AFTER YET ANOTHER WHOOPING, wide-eyed, libertytaking blast to work, I strut manfully into the Bike underground lair (or as manfully as I can muster) and announce that the RS version of the Speed Trip’ has more real-road performance than anything. ‘Ooh, the way it romps out of turns and the blistering roll-on urgency,’ I froth. Most of my colleagues roll their eyes and pretend to answer the phone; Ben appears to have been listening, however, as he delves into his desk and retrieves our VBOX Sport datalogger. Ah. Time to put money where my flappy mouth is. Obviously there are more powerful engines and much faster bikes. I’m not interested in double-ton output and Autobahn top speed, however. Every time I ride a 1000cc sportsbike I’m as frustrated as I am stimulated. Unless you’re a gibbering lunatic it’s simply impossible to explore the potential. No, what matters on the road are torque, response and acceleration; the ability to react and excite whenever and wherever the twistgrip is tweaked. And the 1050cc three-cylinder RS has bulging bags of all three. After a fruitful half hour scurrying up and down the proving ground, the results are impressive. In a test of traffic light prowess, the RS nips from standstill to 60mph in just 3.24 seconds – that’s a quarter of a second quicker than KTM’S 1290 Super Adventure S manages with similar power, and a third of a second quicker than a Honda Fireblade. Replicating leaving a 30mph limit or firing out a lazy overtake, the Triumph dashes from 40 to 80mph in top gear in just 3.99 seconds – the quickest time we’ve ever datalogged, and almost a full second quicker than a bulging Suzuki GSX-R1000 with variablevalve cunning. No wonder you can knock
the RS into top and ride it like a massive rev ‘n’ rip. The Triumph rounds it off by going from 70mph to stopped in just 51.4 metres – a shorter distance than any sportsbike you care to select. It also sheds its speed in 3.66s, which is quicker than it takes to accelerate from 0-70mph – the brakes are more powerful than the engine… Yet the most outrageous thing is that performance would be even better if the RS wasn’t overwhelmed. Its rapid acceleration is despite my being unable to use full throttle because its swollen midrange and road-friendly gearing try to deliver enormous wheelies (60mph also arrives at the same point as the rev limiter in first gear, meaning that 3.24s time includes a gear shift).
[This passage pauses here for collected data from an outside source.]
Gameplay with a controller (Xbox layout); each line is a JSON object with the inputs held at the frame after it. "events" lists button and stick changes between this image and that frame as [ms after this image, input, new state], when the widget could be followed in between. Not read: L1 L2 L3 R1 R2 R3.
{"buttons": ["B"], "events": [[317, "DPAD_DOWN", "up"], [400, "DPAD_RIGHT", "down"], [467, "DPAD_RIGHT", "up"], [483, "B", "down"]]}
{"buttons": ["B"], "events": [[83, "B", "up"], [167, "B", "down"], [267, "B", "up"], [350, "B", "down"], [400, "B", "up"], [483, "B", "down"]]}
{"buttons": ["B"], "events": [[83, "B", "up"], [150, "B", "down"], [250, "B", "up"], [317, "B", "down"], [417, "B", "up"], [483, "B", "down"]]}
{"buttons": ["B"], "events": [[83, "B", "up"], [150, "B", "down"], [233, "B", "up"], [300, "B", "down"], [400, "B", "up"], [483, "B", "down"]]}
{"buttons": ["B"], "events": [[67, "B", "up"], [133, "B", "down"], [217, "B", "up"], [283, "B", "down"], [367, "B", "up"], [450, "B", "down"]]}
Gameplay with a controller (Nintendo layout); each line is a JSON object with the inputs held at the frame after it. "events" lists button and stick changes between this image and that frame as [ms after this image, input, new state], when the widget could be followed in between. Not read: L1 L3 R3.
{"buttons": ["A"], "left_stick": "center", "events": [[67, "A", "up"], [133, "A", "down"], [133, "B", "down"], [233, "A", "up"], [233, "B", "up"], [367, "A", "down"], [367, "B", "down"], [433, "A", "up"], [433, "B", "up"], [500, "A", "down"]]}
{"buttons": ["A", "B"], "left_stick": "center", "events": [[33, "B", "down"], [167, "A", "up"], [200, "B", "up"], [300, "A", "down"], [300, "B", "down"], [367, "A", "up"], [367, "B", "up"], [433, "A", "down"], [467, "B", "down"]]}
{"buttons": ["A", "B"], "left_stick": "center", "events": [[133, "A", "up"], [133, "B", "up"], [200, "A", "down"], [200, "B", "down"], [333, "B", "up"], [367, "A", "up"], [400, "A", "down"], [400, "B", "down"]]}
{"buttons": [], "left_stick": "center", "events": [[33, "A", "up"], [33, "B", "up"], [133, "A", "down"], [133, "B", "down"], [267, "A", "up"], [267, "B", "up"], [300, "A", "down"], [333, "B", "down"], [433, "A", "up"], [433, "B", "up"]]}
Pile on the tarmac-bunching front brakes and there’s so much bite and power that the over-cautious ABS jumps in. Or the rear lifts. Or both. Scything past traffic in top gear, the big triple has a hint of H2-esque immediacy in the way it responds and leaps forward on part throttle; you can’t capture it with a datalogger, because it’s all about feel and sensation. And it feels utterly glorious. This is what really matters, of course. Yeah, the Speed Trip’s performance figures are really strong but it wouldn’t matter if the numbers were atrocious, because the riding experience is so ruddy excellent.